*Task item:* Restate, in full and unchanged, the entries that follow, but not their pictures.

*** Information ***

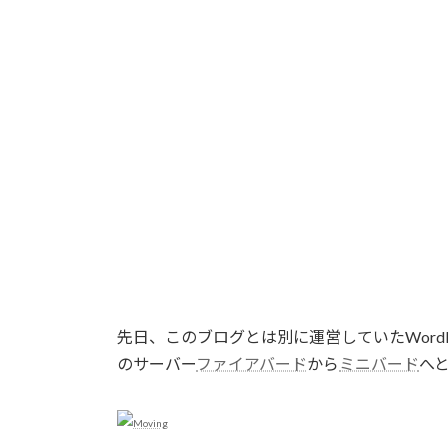
先日、このブログとは別に運営していたWord
のサーバー
ファイアバード
から
ミニバード
へ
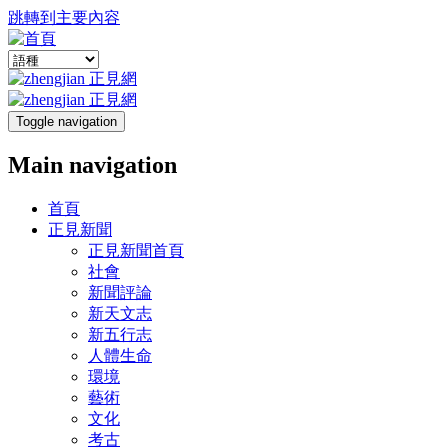
跳轉到主要內容
Toggle navigation
Main navigation
首頁
正見新聞
正見新聞首頁
社會
新聞評論
新天文志
新五行志
人體生命
環境
藝術
文化
考古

*** End of Information ***

*Expected output:*
先日、このブログとは別に運営していたWord
のサーバー
ファイアバード
から
ミニバード
へ
跳轉到主要內容
Toggle navigation
Main navigation
首頁
正見新聞
正見新聞首頁
社會
新聞評論
新天文志
新五行志
人體生命
環境
藝術
文化
考古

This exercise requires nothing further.